Insert Trust Relationship in AWS IAM Role

If you are using per-user authentication through an AWS IAM role, you must insert a trust relationship into the role so that the Alteryx Analytics Cloud can leverage it.

Prerequisites:

Nota

These steps should be performed by an AWS administrator.

Please acquire the following information:

  • Account ID: The AWS account identifier that the Alteryx Analytics Cloud should use for access.

    Nota

    This value is provided to you by Alteryx.

    After it has been specified, this value is available for workspace administrators through the Admin console. See AWS Account Page.AWS Account Page

  • External ID:The external identifier is set within the Alteryx Analytics Cloud. This value is available for workspace administrators through the Admin console. See AWS Account Page.AWS Account Page

  • IAM role: The AWS IAM role that the Alteryx Analytics Cloud should use.

For more information on the AWS Principal options described below, please review https://docs.aws.amazon.com/IAM/latest/UserGuide/reference_policies_elements_principal.html.

Steps:

  1. Login to the AWS console.

  2. Open the IAM role for use with the Alteryx Analytics Cloud.

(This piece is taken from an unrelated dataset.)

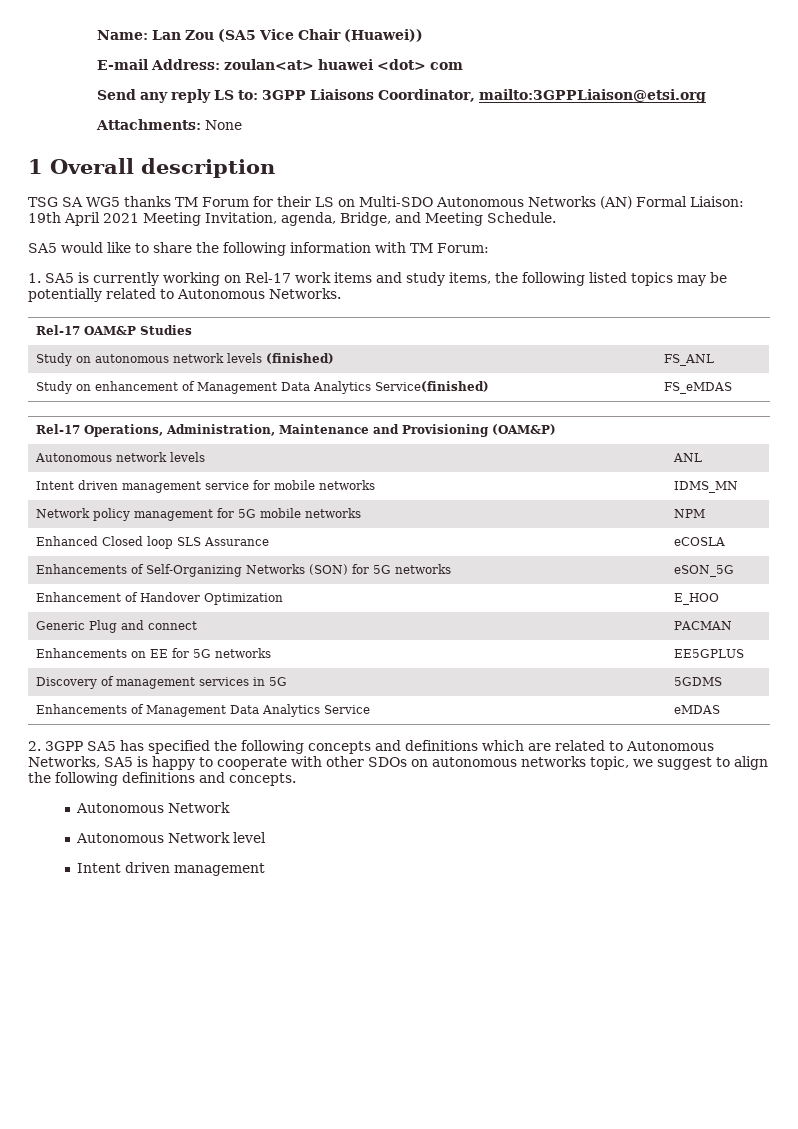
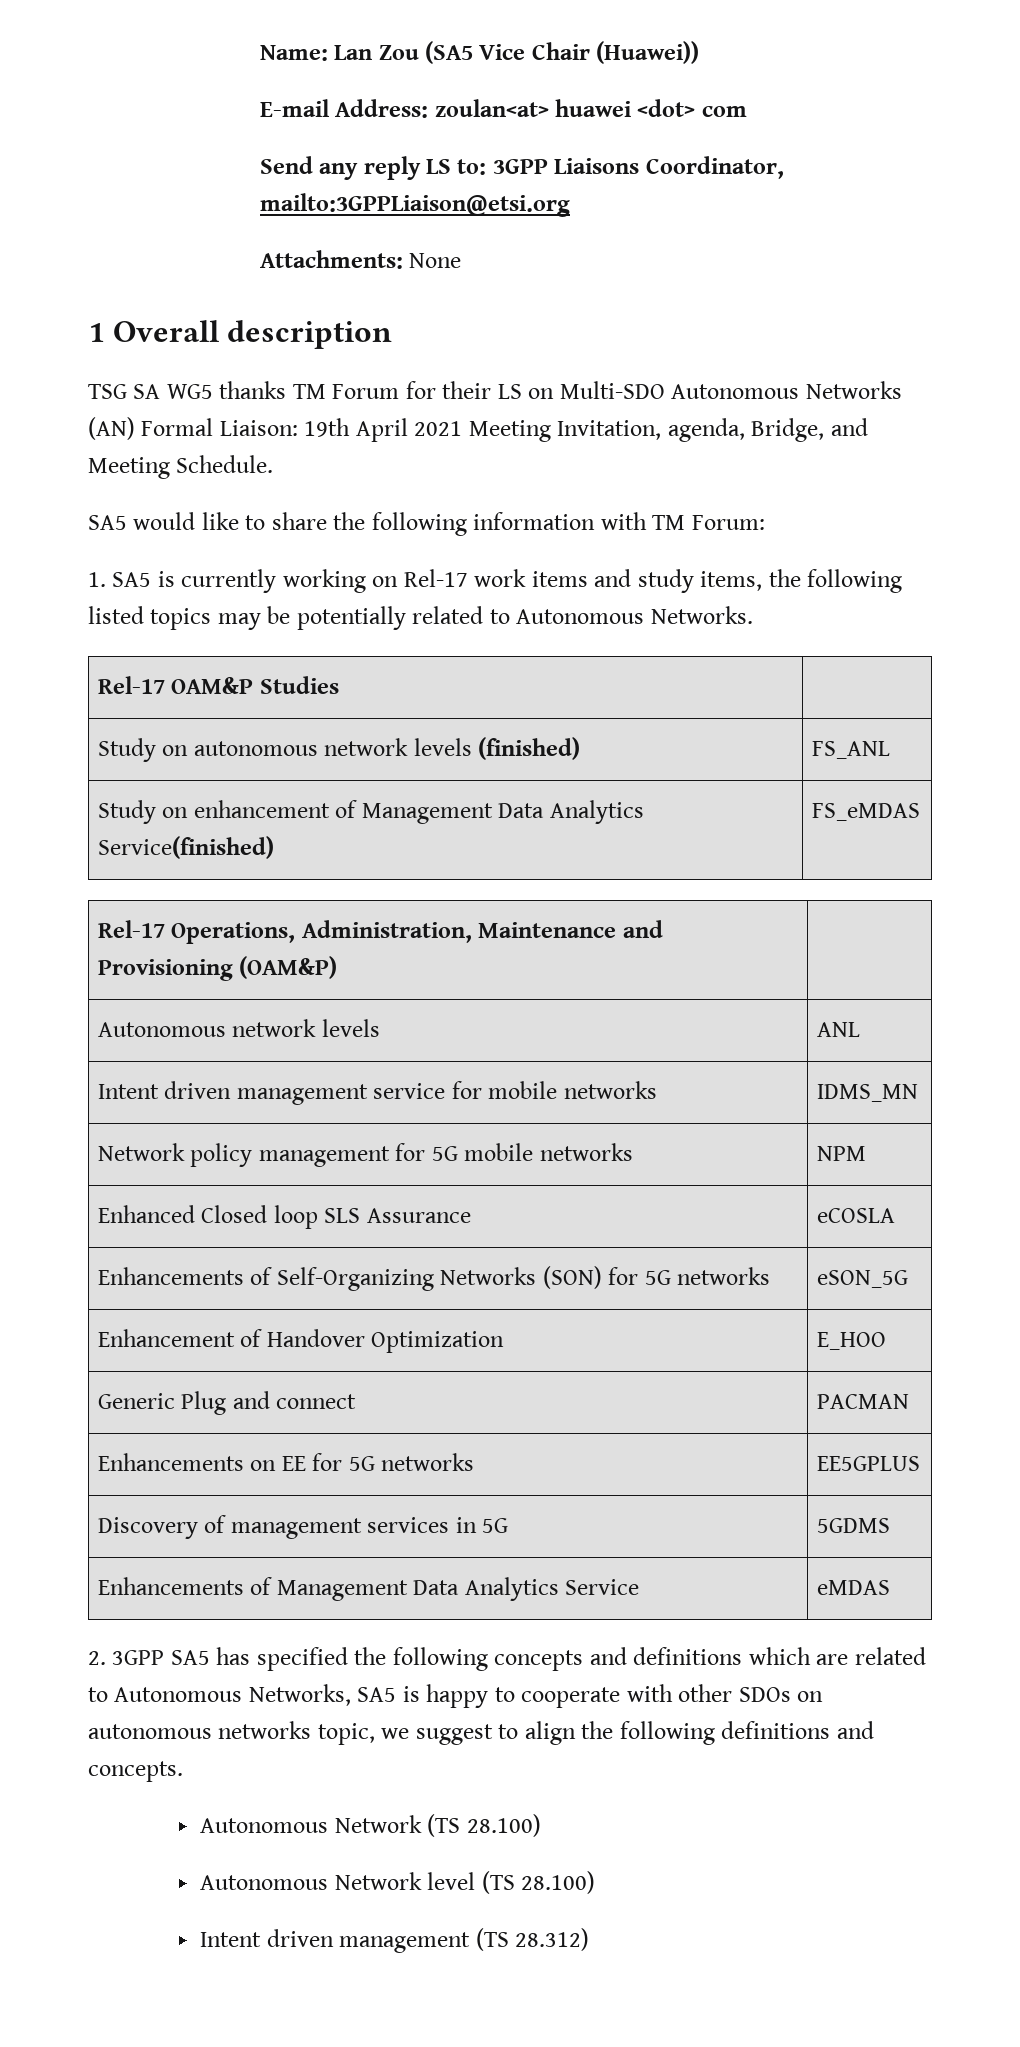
(231, 807) none -> [427,1814,541,1837] (TS 28.100)
[77,862,266,876] // Intent driven management -> [481,1871,596,1894] [200,1928,590,1953] (TS 28.100) // Intent driven management (TS 28.312)

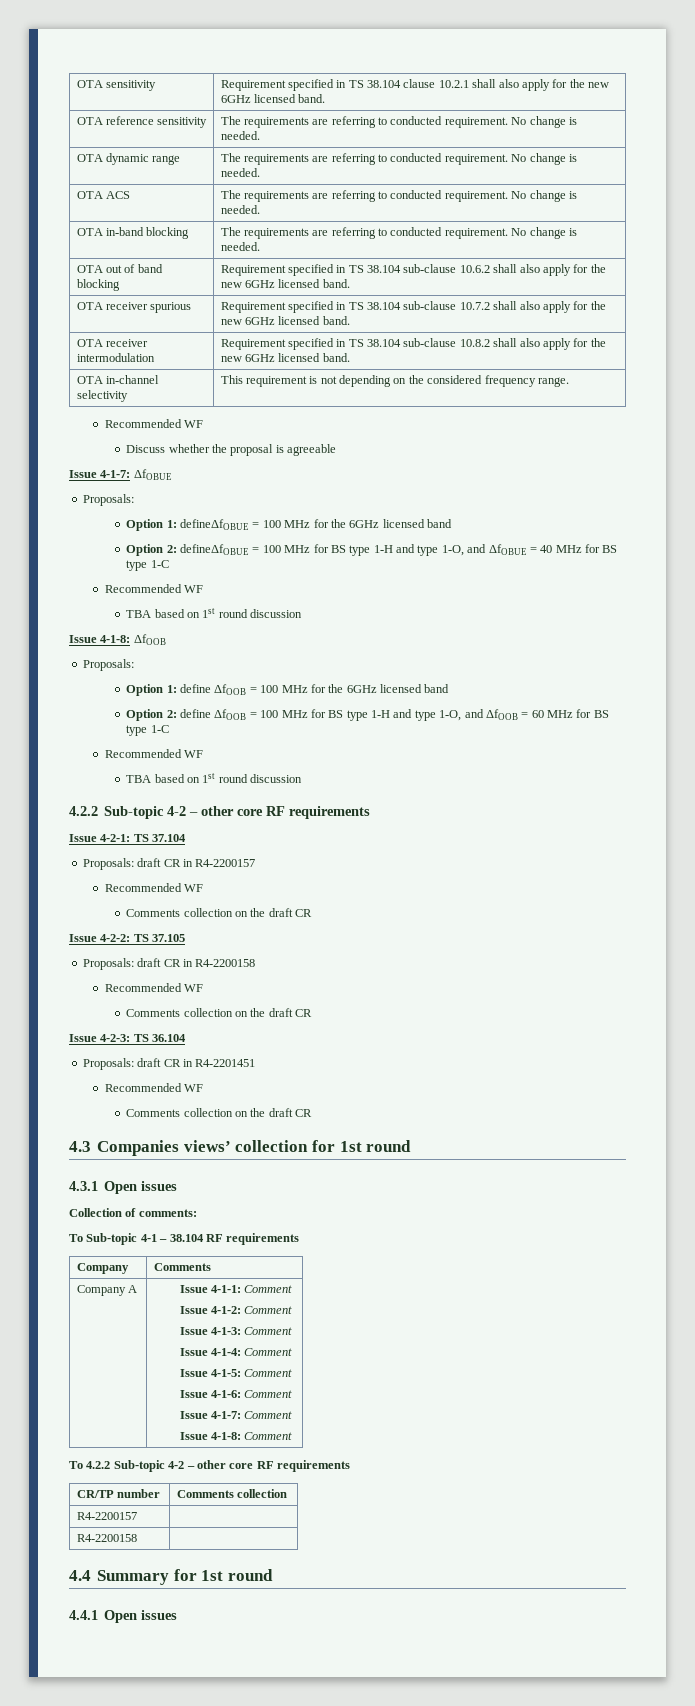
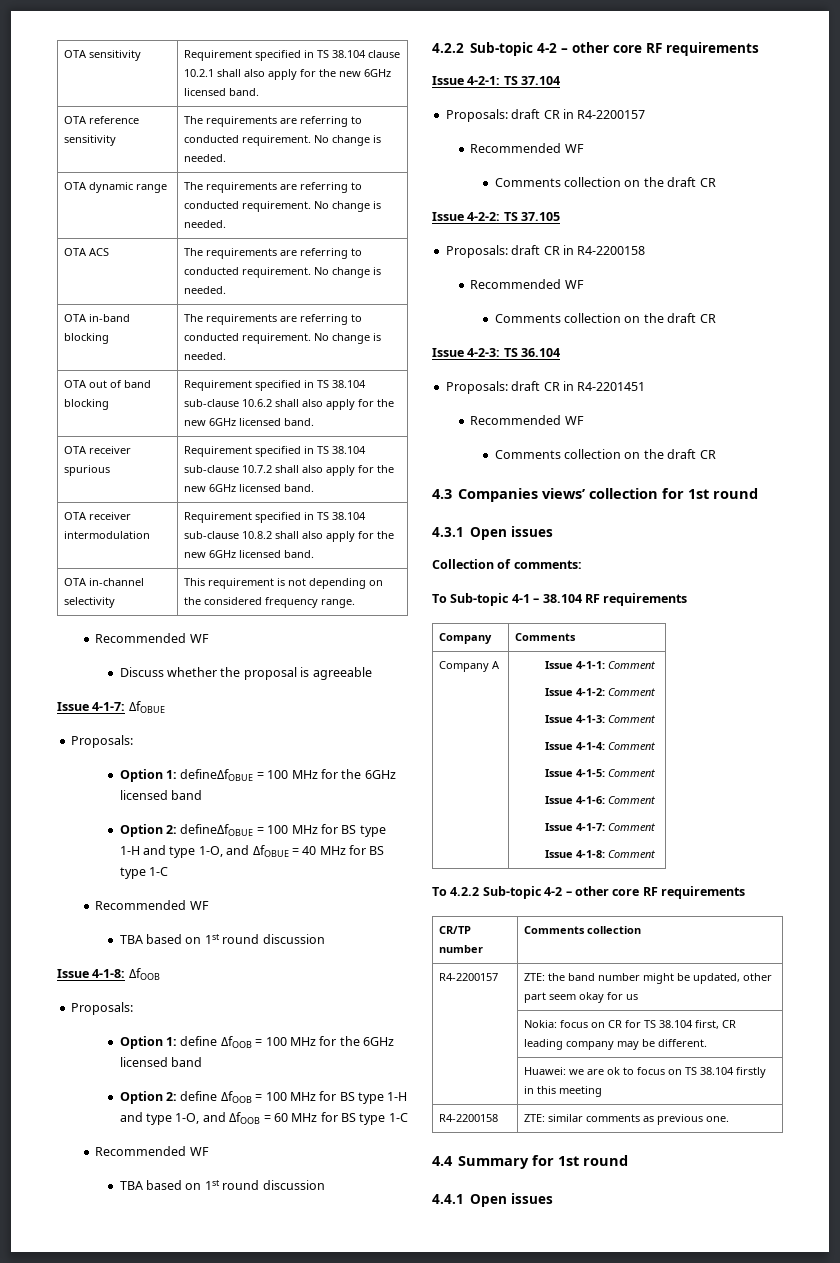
[76,1534,137,1542] // R4-2200158 | -> [524,973,773,984] [524,992,639,1003] [524,1020,737,1029] [524,1039,708,1050] [524,1067,767,1078] [524,1086,603,1097] [439,1114,499,1122] [524,1114,730,1125] ZTE: the band number might be updated, other part seem okay for us // | Nokia: focus on CR for TS 38.104 first, CR leading company may be different. // | Huawei: we are ok to focus on TS 38.104 firstly in this meeting // R4-2200158 | ZTE: similar comments as previous one.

  3. Insert the following AWS policy snippet to define the trust relationship for this role:

    {
      "Version": "2012-10-17",
      "Statement": [
        {
          "Effect": "Allow",
          "Principal": {
            "AWS": "<aws_account_id>"
          },
          "Action": "sts:AssumeRole",
          "Condition": {
            "StringLike": {
              "sts:ExternalId": [
                "<external_id>"
              ]
            }
          }
        }
      ]
    }

    where:

    Setting

    Description

    <aws_account_id>

    The AWS account identifier for the Alteryx Analytics Cloud

    <external_id>

    The external identifier generated by the Alteryx Analytics Cloud

  4. Save the IAM role definition.

    Nota

    The AWS account ID value must be applied to every user profile that requires access through this IAM role. See User Profile Page.